AUTHOR: Terry Kurzynski, CISSP, CISA, PCI QSA, ISO 27001 AUDITOR
Ransomware stole a lot of headlines in 2016 as organizations across the world fell victim to it. From hospitals to city transit systems, the infectious malware invaded enterprises, encrypting files and generally wreaking havoc. For most of those afflicted, ransomware translated into lost productivity and gallant efforts by IT departments to restore data silos. For some, it meant coughing up a payoff that translated into several thousand dollars’ worth of bitcoin currency.
But for all the focus on this encrypting menace, there is another form type of attack that is inflicting a much greater toll on besieged organizations. The heavy costs associated with this rapidly growing threat results in the loss of millions of dollars, and sometimes, the dismissal of company executives. Though this new cyber assault isn’t garnering the share of the headlines that ransomware currently acquires, corporations should fear its intrusion far more seriously.
The attack is known as Business Email compromise or CEO fraud. Call it phishing on steroids. BEC is a high stakes form of cyber scam that requires careful planning and stealth-like reconnaissance of cyber criminals. Victimized organizations reside in all 50 states and over 100 countries. Unlike typical phishing attacks, BEC doesn’t target the naïve or easy prey but instead specifically targets high level business executives such as the CFO or corporate attorney to initiate a wire transfer for some stated reason.
There is a reason why BEC attacks should be obtaining a greater share of the headlines. The money involved in these scams is big, real big. Take for example the hit taken by Ubiquiti, a San Jose based manufacturer of networking technology for service providers and enterprises. On August 6, 2015, the company released its earning statement for the fourth fiscal quarter which included a revelation that the company had been victimized by a BEC scam that resulted in losses of $39.1 million which had impacted its bottom line. The loss was a result of a scam which was discovered a month earlier that involved an employee impersonation and fraudulent request of a $46.7 million wire transfer to a bank located in Hong Kong. The company was able to recover $8.1 of the transferred money.
The amount of groundwork and planning that goes into these types of attacks is extensive. An example of the necessary preparation to implement a successful strike was the attack launched last year upon Bonnier Publications in Florida involving a Chinese bank. The scam involved two separate wire transfer requests involving $1.5 million each. What made this scam so effective was that it was launched on the first day of work for its newly hired CEO. Fortunately, the scam was discovered before the second transfer was issued. However extensive the required preparation is, the possible rewards are more than worth it. Case in point was a BEC scam involving Crelan, a Belgian bank that lost $76 million, equal to 6% of its equity capital.
Thus far there are four scenarios in which these types of BEC attacks are based upon:
- Known as the “Bogus Invoice Scheme” or the “Supplier Swindle”, this ploy usually involves a business that has an established relationship with a supplier. The objective is to fulfill a request to wire funds for invoice payment to an alternate, fraudulent account via spoofed email, telephone, or facsimile.
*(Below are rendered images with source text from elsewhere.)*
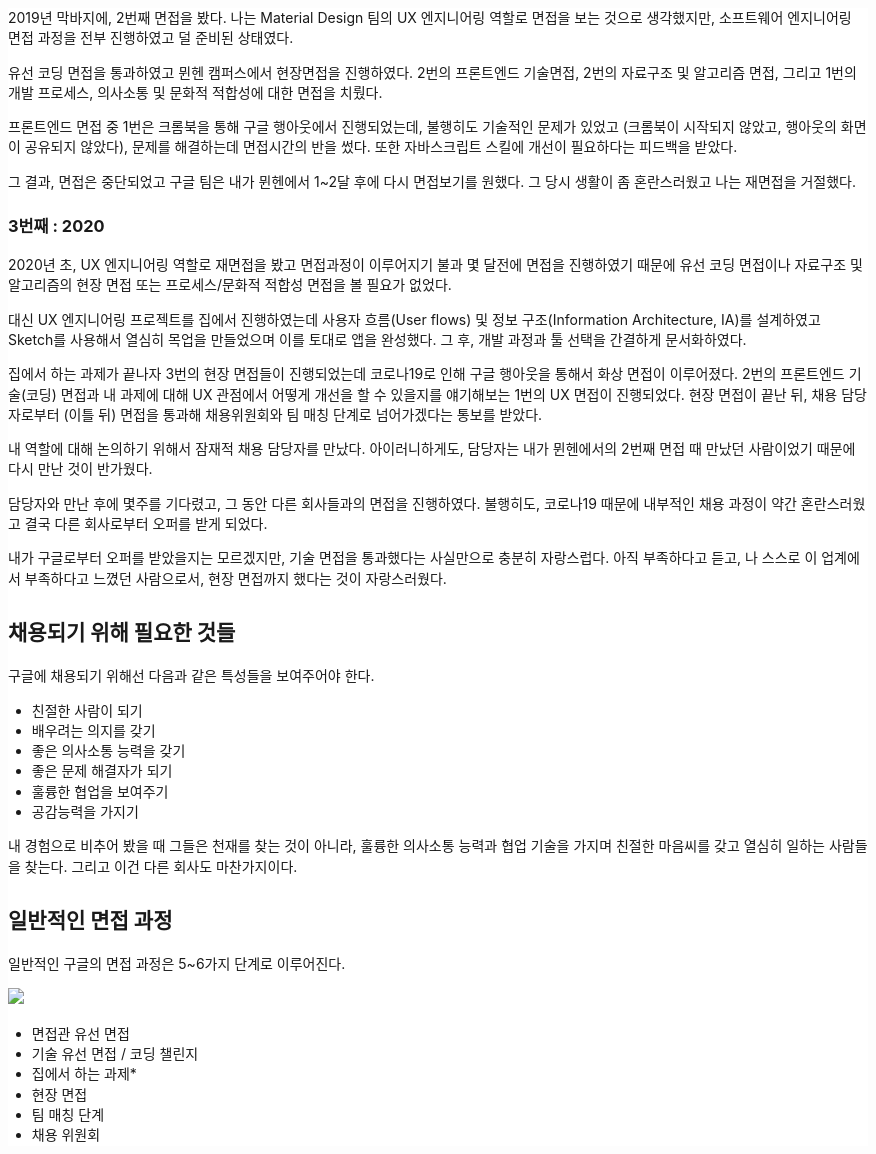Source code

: 2019년 막바지에, 2번째 면접을 봤다. 나는 Material Design 팀의 UX 엔지니어링 역할로 면접을 보는 것으로 생각했지만, 소프트웨어 엔지니어링 면접 과정을 전부 진행하였고 덜 준비된 상태였다.

유선 코딩 면접을 통과하였고 뮌헨 캠퍼스에서 현장면접을 진행하였다. 2번의 프론트엔드 기술면접, 2번의 자료구조 및 알고리즘 면접, 그리고 1번의 개발 프로세스, 의사소통 및 문화적 적합성에 대한 면접을 치뤘다.

프론트엔드 면접 중 1번은 크롬북을 통해 구글 행아웃에서 진행되었는데, 불행히도 기술적인 문제가 있었고 (크롬북이 시작되지 않았고, 행아웃의 화면이 공유되지 않았다), 문제를 해결하는데 면접시간의 반을 썼다. 또한 자바스크립트 스킬에 개선이 필요하다는 피드백을 받았다.

그 결과, 면접은 중단되었고 구글 팀은 내가 뮌헨에서 1~2달 후에 다시 면접보기를 원했다. 그 당시 생활이 좀 혼란스러웠고 나는 재면접을 거절했다.

### 3번째 : 2020

2020년 초, UX 엔지니어링 역할로 재면접을 봤고 면접과정이 이루어지기 불과 몇 달전에 면접을 진행하였기 때문에 유선 코딩 면접이나 자료구조 및 알고리즘의 현장 면접 또는 프로세스/문화적 적합성 면접을 볼 필요가 없었다.

대신 UX 엔지니어링 프로젝트를 집에서 진행하였는데 사용자 흐름(User flows) 및 정보 구조(Information Architecture, IA)를 설계하였고 Sketch를 사용해서 열심히 목업을 만들었으며 이를 토대로 앱을 완성했다. 그 후, 개발 과정과 툴 선택을 간결하게 문서화하였다.

집에서 하는 과제가 끝나자 3번의 현장 면접들이 진행되었는데 코로나19로 인해 구글 행아웃을 통해서 화상 면접이 이루어졌다. 2번의 프론트엔드 기술(코딩) 면접과 내 과제에 대해 UX 관점에서 어떻게 개선을 할 수 있을지를 얘기해보는 1번의 UX  면접이 진행되었다. 현장 면접이 끝난 뒤, 채용 담당자로부터 (이틀 뒤) 면접을 통과해 채용위원회와 팀 매칭 단계로 넘어가겠다는 통보를 받았다.

내 역할에 대해 논의하기 위해서 잠재적 채용 담당자를 만났다. 아이러니하게도, 담당자는 내가 뮌헨에서의 2번째 면접 때 만났던 사람이었기 때문에 다시 만난 것이 반가웠다.

담당자와 만난 후에 몇주를 기다렸고, 그 동안 다른 회사들과의 면접을 진행하였다. 불행히도, 코로나19 때문에 내부적인 채용 과정이 약간 혼란스러웠고 결국 다른 회사로부터 오퍼를 받게 되었다.

내가 구글로부터 오퍼를 받았을지는 모르겠지만, 기술 면접을 통과했다는 사실만으로 충분히 자랑스럽다. 아직 부족하다고 듣고, 나 스스로 이 업계에서 부족하다고 느꼈던 사람으로서, 현장 면접까지 했다는 것이 자랑스러웠다.



## 채용되기 위해 필요한 것들

구글에 채용되기 위해선 다음과 같은 특성들을 보여주어야 한다.

* 친절한 사람이 되기
* 배우려는 의지를 갖기
* 좋은 의사소통 능력을 갖기
* 좋은 문제 해결자가 되기
* 훌륭한 협업을 보여주기
* 공감능력을 가지기

내 경험으로 비추어 봤을 때 그들은 천재를 찾는 것이 아니라, 훌륭한 의사소통 능력과 협업 기술을 가지며 친절한 마음씨를 갖고 열심히 일하는 사람들을 찾는다. 그리고 이건 다른 회사도 마찬가지이다.



## 일반적인 면접 과정

일반적인 구글의 면접 과정은 5~6가지 단계로 이루어진다.

<img src="/media/interview/google-phase.png">

* 면접관 유선 면접
* 기술 유선 면접 / 코딩 챌린지
* 집에서 하는 과제*
* 현장 면접
* 팀 매칭 단계
* 채용 위원회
- Known as “CEO Fraud” or “Business Executive Scam, the scheme involves the impersonation of a high level executive or attorney who directs an employee who is designated with the responsibility of initiating wire transfers. The request usually involves a highly time sensitive matter and a third party bank for which the impersonator has access to.
- This scenario is simply another take on CEO Fraud except in this case, the actual email of a high level executive is compromised. Once hacked, the account is used to make requests for invoice payments to fraudster-controlled bank accounts. Messages are sent to vendors that the compromised account regularly communicates with. One advantage of this ploy is that the afflicted company may not know of the fraud until vendors contact them about the designated invoices.
- As a final take on the BEC con, cybercriminals target financial employees by impersonating themselves as an attorney representing a confidential organizational matter. These types of attacks are usually timed at the end of the business week or just prior to holidays to coincide with the office hours of international financial institutions.
For cybercriminals, the beauty of BEC phishing is obvious. It is highly cost effective and with only a few successful attacks, a hacker can make more money than an entire ransomware distribution channel can in a year. Unfortunately, the financial losses that they afflict on their victims affects not only their check book, but in some cases, their stock price and financial viability. Ransomware is certainly a menace we must contend with, but BEC is a tragedy waiting to happen.